A loucura politicamente correta atingiu a Austrália primeiro, e se fez abundantemente clara no ataque terrorista islâmico.

1. A mídia australiana não chamou o ataque terrorista islâmico de ataque islâmico ou mesmo um ataque terrorista.

2. Celebridades e dezenas de usuários diários do Twitter inundaram as redes sociais para mostrar apoio à comunidade muçulmana.

3. No passado, Monis foi sentenciado a 300 horas de serviço comunitário por enviar cartas ameaçadoras para as famílias de soldados australianos mortos. Nada de prisão para ele.

A loucura politicamente correta da Austrália ou nesse caso no mundo ocidental é coerente?
Vamos usar alguns exemplos hipotéticos:

Um cristão na Síria ou Iraque precisa ser aceito como refugiado na Austrália ou outra nação ocidental. O motivo dele? Ele está fugindo do ISIS, que degolou sua família e estuprou suas parentes. Ele é rejeitado, mas Monis, que é liado do ISIS, foi recebido como refugiado na Austrália. 

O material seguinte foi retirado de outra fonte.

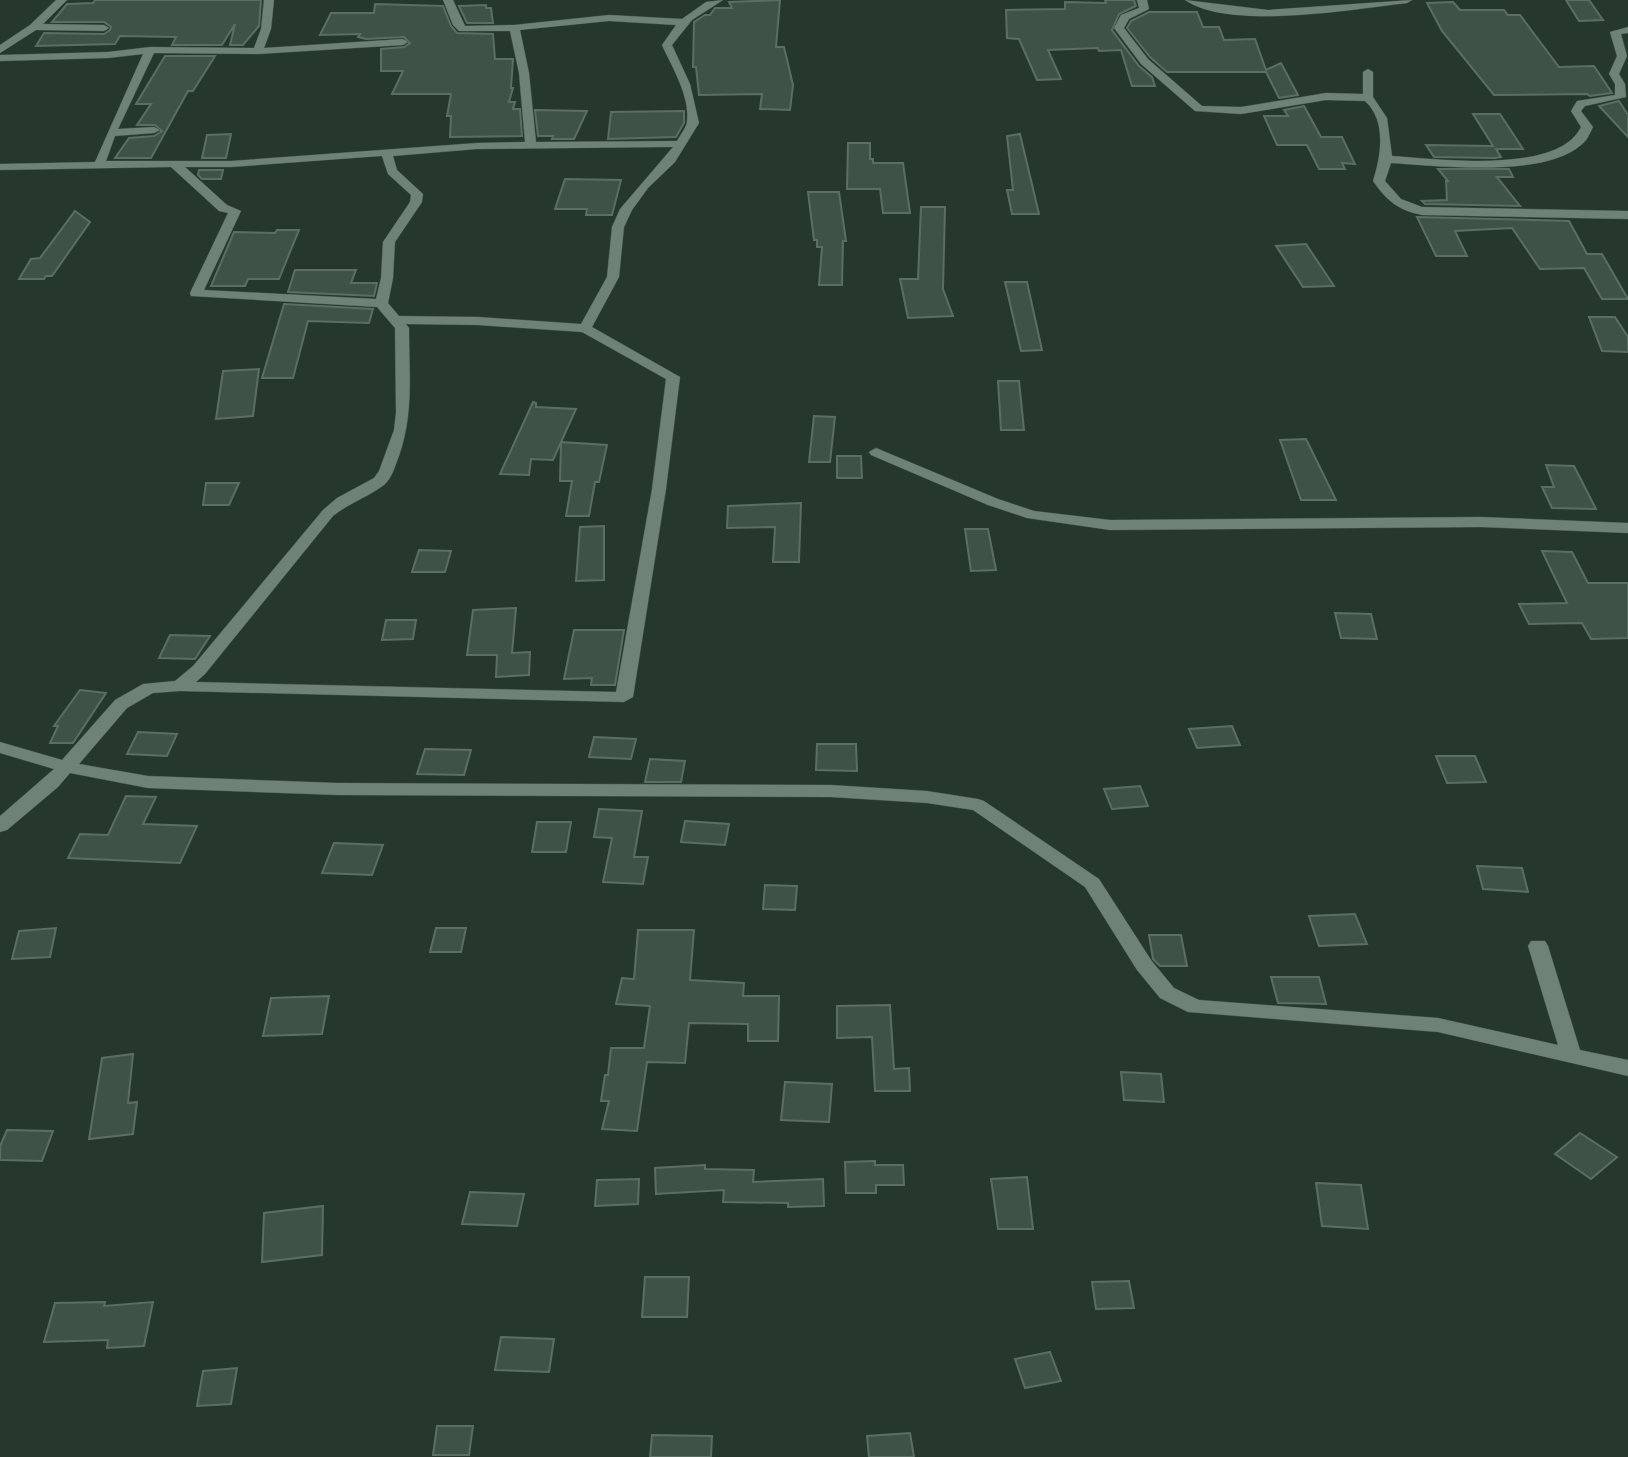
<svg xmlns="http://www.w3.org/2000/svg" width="1628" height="1457" font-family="Lato,sans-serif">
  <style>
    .building { fill: #3f5248; stroke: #5b6e64; stroke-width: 2 }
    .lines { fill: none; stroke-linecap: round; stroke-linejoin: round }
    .minor-casing { stroke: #42524b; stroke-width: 1 }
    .minor { fill: #6e8277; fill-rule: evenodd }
  </style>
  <rect width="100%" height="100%" fill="#26372e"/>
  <g class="building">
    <polygon points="95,0 261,0 259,26 243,45 230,45 235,24 222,45 172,45 176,37 120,36 115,44 36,46 44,33 104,34 110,30 111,27 104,22 52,22 67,4 93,3"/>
    <polygon points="780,0 776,47 784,47 793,85 790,110 760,109 762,94 699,95 696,67 693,67 694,22 705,15 710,15 715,8 732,8 729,2"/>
    <polygon points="1105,0 1134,0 1136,6 1119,14 1112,30 1139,66 1152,77 1155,86 1132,86 1121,50 1099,51 1098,48 1048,50 1061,79 1037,80 1019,39 1007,38 1006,10 1065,9 1065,2 1106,3"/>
    <polygon points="1566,0 1589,0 1603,20 1579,21"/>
    <polygon points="1453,2 1460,10 1504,10 1508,15 1520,15 1559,67 1594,66 1612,93 1590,96 1587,94 1494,95 1442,31 1427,3"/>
    <polygon points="375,4 443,6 451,26 457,33 493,34 495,59 513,59 511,88 513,88 509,102 515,102 513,109 520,109 522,136 450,137 451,116 447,116 451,94 392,94 403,71 381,71 381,49 404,47 410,43 404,37 366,39 358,37 360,34 320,35 331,13 374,13"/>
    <polygon points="486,5 486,8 491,8 493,23 467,23 459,6"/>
    <polygon points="1149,12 1197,12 1203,27 1219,27 1224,40 1255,39 1266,70 1281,63 1298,95 1279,98 1266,72 1167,72 1150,57 1127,28 1131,21"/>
    <polygon points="165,56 215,56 193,91 188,91 151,158 115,158 129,138 154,136 162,131 155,125 137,125 151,104 136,104"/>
    <polygon points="1619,101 1628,115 1628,137 1599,106"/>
    <polygon points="1304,106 1321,137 1342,137 1355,164 1342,163 1345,169 1319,169 1307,145 1277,145 1264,116 1288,116 1284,110"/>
    <polygon points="535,110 587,111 574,139 552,139 553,136 538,136"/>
    <polygon points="684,111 684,123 676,137 608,139 611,112"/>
    <polygon points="1473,114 1500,114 1523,149 1496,149 1501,157 1495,158 1434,157 1426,145 1493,146"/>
    <polygon points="231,134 226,158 202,158 207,135"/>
    <polygon points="1020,134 1039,214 1012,214 1007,190 1013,190 1007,136"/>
    <polygon points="848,143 870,143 870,159 873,159 873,163 903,163 910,213 883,213 880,189 847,189"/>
    <polygon points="1438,169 1509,169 1513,177 1497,177 1520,206 1425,204 1422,201 1447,200 1446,181 1448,181"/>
    <polygon points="199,170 223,170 221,179 202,179 198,175"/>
    <polygon points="565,179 621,180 612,215 586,215 587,209 555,209"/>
    <polygon points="808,192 839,192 846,241 843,241 842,285 819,285 822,247 817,247 817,240 814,240"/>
    <polygon points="921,207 945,207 943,289 953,316 908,318 900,279 918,279"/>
    <polygon points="75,211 90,222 52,276 46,276 44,279 19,279 31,259 40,258"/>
    <polygon points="1417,217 1569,221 1587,254 1602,254 1628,299 1602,299 1584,268 1540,269 1512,228 1455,231 1467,256 1436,256"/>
    <polygon points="277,230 299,230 279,279 248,279 245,286 211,286 234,232 275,233"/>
    <polygon points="1306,244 1334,286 1303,287 1276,246"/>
    <polygon points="295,270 356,270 351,283 377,283 374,296 288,292"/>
    <polygon points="1005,282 1027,282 1042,350 1021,351"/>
    <polygon points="284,304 373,309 369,323 308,321 293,378 262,378"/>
    <polygon points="1589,317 1615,317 1628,337 1628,352 1602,351"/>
    <polygon points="259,369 253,416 216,419 223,371"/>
    <polygon points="998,381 1019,381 1024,430 1001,430"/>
    <polygon points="533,402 536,403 536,407 576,409 553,460 531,459 529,475 500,474"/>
    <polygon points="814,416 835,417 830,462 809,462"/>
    <polygon points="1306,439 1336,500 1301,500 1280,440"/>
    <polygon points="561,442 607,445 599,482 595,482 589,516 566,516 572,481 560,481"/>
    <polygon points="837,456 861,456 862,478 837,478"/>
    <polygon points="1546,465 1574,466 1596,509 1552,508 1542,487 1554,487"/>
    <polygon points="206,483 239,483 229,505 203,505"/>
    <polygon points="801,503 799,562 773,562 775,527 727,528 728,506"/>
    <polygon points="604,526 604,580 576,581 580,527"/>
    <polygon points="965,529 988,529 996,570 971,571"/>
    <polygon points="419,550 451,551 445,572 412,572"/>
    <polygon points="1542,551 1572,552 1588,583 1628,583 1628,638 1591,639 1582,623 1529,624 1519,604 1567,603"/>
    <polygon points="516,608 512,653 530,652 529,675 496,677 497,655 467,655 473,610"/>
    <polygon points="1335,613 1371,614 1377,639 1341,638"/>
    <polygon points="386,620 416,620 413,639 382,640"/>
    <polygon points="574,630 624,630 615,685 591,685 592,678 564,679"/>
    <polygon points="170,635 210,636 195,659 159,658"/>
    <polygon points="80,690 106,693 73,743 50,743 58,726 54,726"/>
    <polygon points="1232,726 1240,745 1197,748 1189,729"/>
    <polygon points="138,732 177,734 167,756 127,754"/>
    <polygon points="594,737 636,739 631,759 589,757"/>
    <polygon points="817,744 856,744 857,771 816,770"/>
    <polygon points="425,749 471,750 464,775 417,774"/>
    <polygon points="1436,756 1475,756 1486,782 1447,783"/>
    <polygon points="650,759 685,761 681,782 645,782"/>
    <polygon points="1140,786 1148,806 1112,809 1104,789"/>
    <polygon points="126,796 156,797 143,824 197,826 180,863 68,858 80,834 108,835"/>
    <polygon points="599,809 642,811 634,857 648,857 643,884 603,882 612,838 594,837"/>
    <polygon points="685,821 729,824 725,845 681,842"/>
    <polygon points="537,822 571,822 566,852 532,852"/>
    <polygon points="334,843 383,845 372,875 322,873"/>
    <polygon points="1477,866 1522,868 1528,892 1483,889"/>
    <polygon points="765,885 797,886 795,910 763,909"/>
    <polygon points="1355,914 1367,944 1319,946 1309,916"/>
    <polygon points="56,928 50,957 12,959 19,931"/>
    <polygon points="436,928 466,928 461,952 430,952"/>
    <polygon points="638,930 694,930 690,980 744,983 743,996 779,996 778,1041 748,1041 748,1024 689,1023 685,1063 647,1062 637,1131 602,1129 609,1101 601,1101 605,1075 608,1075 611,1048 644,1048 650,1006 616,1004 622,978 634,979"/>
    <polygon points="1149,935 1181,935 1187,966 1160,966 1153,959"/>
    <polygon points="1271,977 1319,977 1326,1004 1278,1003"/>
    <polygon points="329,996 322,1034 263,1036 271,998"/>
    <polygon points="890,1005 894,1069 909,1068 910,1091 875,1091 872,1037 837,1038 837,1006"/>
    <polygon points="133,1054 128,1103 137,1102 133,1134 89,1139 102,1058"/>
    <polygon points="1121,1072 1161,1074 1164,1102 1124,1100"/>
    <polygon points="785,1082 832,1084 829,1122 781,1120"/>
    <polygon points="7,1130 53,1131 42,1161 0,1160 0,1146"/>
    <polygon points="1580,1133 1617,1157 1591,1179 1555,1154"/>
    <polygon points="875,1161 875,1165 903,1165 904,1185 876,1185 876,1193 846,1193 845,1162"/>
    <polygon points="705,1165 705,1169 754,1170 753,1182 823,1179 824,1206 788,1207 788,1203 723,1202 724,1190 656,1194 655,1168"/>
    <polygon points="1027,1177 1033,1229 998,1229 991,1179"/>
    <polygon points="639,1179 638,1204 595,1206 597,1180"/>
    <polygon points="1316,1183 1361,1185 1368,1229 1322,1226"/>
    <polygon points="470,1192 524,1194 517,1226 462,1224"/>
    <polygon points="323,1206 322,1255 262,1262 264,1213"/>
    <polygon points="645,1277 689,1277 687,1317 642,1317"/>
    <polygon points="1129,1281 1134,1308 1096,1309 1092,1282"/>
    <polygon points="105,1302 104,1306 153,1302 144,1346 107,1348 108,1340 44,1342 55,1303"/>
    <polygon points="501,1337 554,1339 549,1372 495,1370"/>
    <polygon points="1050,1352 1061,1381 1025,1388 1015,1359"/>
    <polygon points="237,1368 231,1404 197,1406 203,1371"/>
    <polygon points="437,1426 473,1426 469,1455 433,1455"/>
    <polygon points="910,1433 914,1457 869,1457 867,1436"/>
    <polygon points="652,1435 712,1436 711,1457 650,1457"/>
  </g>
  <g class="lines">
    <defs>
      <g id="minor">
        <polygon points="56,0 67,0 43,24 104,25 109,28 104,31 36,30 0,53 0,45 30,25"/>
        <path d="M264,0H274L271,29L264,48L403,39L408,42L403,45L258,54L154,53L118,129L154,127L160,130L154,133L115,136L106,161H231L477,143L525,142L519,73L510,31H459L453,25L443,0H453L465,26L514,25L609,15L682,19L706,2L723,0L692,20L672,45L690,84L699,123L675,162L648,188L632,210L624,227L619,277L592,327L680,377L666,489L633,697L624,702L180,691L153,693L127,708L79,764L148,776L338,783L831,785L927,791L978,799L984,801L1099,879L1151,960L1174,988L1199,1000L1438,1018L1558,1045L1528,946L1531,941H1545L1548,946L1580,1050L1628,1060V1076L1438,1032L1188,1012L1160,998L1137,970L1085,887L973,810L927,803L831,797L338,795L148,788L70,773L58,787L7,830L0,832V816L54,769L0,753V742L62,760L115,700L143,684L175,681L193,666L323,510L337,498L374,478L379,471L394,430L396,413L395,328L377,307L191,296L190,293L228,213L219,211L171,167L0,170V164L95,162L143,54L108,58L0,61V55L108,52L150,47L254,48L261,29ZM609,21L676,25L662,45C672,67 690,96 687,121C687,127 680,135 677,141L536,142L529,73L520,30ZM673,147L620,209L612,227L607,277L581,324L478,317L399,316L388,303L393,278L395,242L422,202L423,194L397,170L393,156L477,149ZM382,156L388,174L411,195L410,202L383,242L381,278L376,299L204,290L241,211L227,205L185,167H231ZM406,324L478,325L582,332L666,379L652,489L616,692L196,682L205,674L333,516C349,503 368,497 384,485C392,478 395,466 399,456C414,412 409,374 409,328Z"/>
        <path d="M1137,0H1147L1149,9L1129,19L1124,28L1148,59L1202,106L1241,107L1326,93L1363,94V72L1368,69L1373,72V97L1387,118L1392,156C1438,159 1558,175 1581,127L1571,111L1577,101L1615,95V84L1609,74L1617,56L1610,32L1628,27V33L1621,34L1627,56L1619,74L1625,84L1626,97L1585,106L1581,111L1593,127C1590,133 1587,141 1581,145C1544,178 1439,166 1391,163L1385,181L1401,199L1422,207L1628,211V219L1422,215C1398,210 1387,201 1373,181C1381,156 1387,121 1365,101L1326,100L1241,114L1195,111L1141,64L1114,28L1121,15L1139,8Z"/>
        <path d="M1185,0L1268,10L1412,0L1407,3C1353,9 1230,31 1185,0Z"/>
        <polygon points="876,448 998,499 1034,511 1110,520 1481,517 1628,523 1628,533 1481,527 1110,530 1027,518 988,505 871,455 869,452"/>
      </g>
    </defs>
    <use href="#minor" class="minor-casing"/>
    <use href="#minor" class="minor"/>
  </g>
</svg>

Infelizmente, o exemplo de Monis não é hipotético!

Outro caso. Um pastor evangélico manteve um número desconhecido de reféns homossexuais numa lanchonete. É claro que tal caso nunca aconteceu, e mesmo que acontecesse uma só vez, a mídia ocidental o trataria como ataque terrorista. Celebridades e dezenas de usuários diários do Twitter inundariam as redes sociais para atacar a comunidade cristã.

Outro caso ainda. Um pastor evangélico envia cartas ameaçadoras para muçulmanos na Austrália. Os tribunais ficariam satisfeitos de condená-lo a 300 horas de serviço comunitário? Certamente, celebridades e dezenas de usuários diários do Twitter inundariam as redes sociais para exigir prisão para ele.

Em nações muçulmanas, os cristãos são cidadãos de segunda classe. Sob o ISIS, eles podem ser degolados como porcos numa horrenda escala industrial. Celebridades e dezenas de usuários diários do Twitter não estão inundando as redes sociais para mostrar apoio à comunidade cristã que está em sofrimento.

Nas nações ocidentais, os cristãos também são cidadãos de segunda classe, abaixo dos muçulmanos, que mesmo quando cometem atos terroristas, não são rotulados de terroristas, enquanto os cristãos que pregam contra a homossexualidade são rotulados de terroristas mesmo quando nunca cometeram um único ato terrorista!

Como os governos laicos ocidentais podem respeitar os cristãos quando até mesmo os cristãos não respeitam seus irmãos e irmãs? Depois do ataque terrorista de 11 de setembro de 2001, Bush, que é evangélico, chamou o islamismo de “religião de paz.” Será que os genocídios anuais dos islâmicos contra os cristãos são uma manifestação de ‘paz’?

Imediatamente depois do ataque terrorista na Austrália, o Vaticano pediu, de acordo com a Associated Press, que “os EUA encontrassem uma ‘solução humanitária adequada’ para os presos mantidos no centro de detenção da Baía de Guantanamo, uma consideração que reflete a preocupação enérgica do Papa Francisco de que os presos sejam tratados com dignidade e não sejam sujeitos a tratamento desumano.”

Deveríamos nos importar com o modo como os EUA tratam terroristas islâmicos sob sua custódia?
Não deveríamos nos importar com o modo como o ISIS trata milhares e milhares de homens, mulheres e crianças cristãos sob seu controle?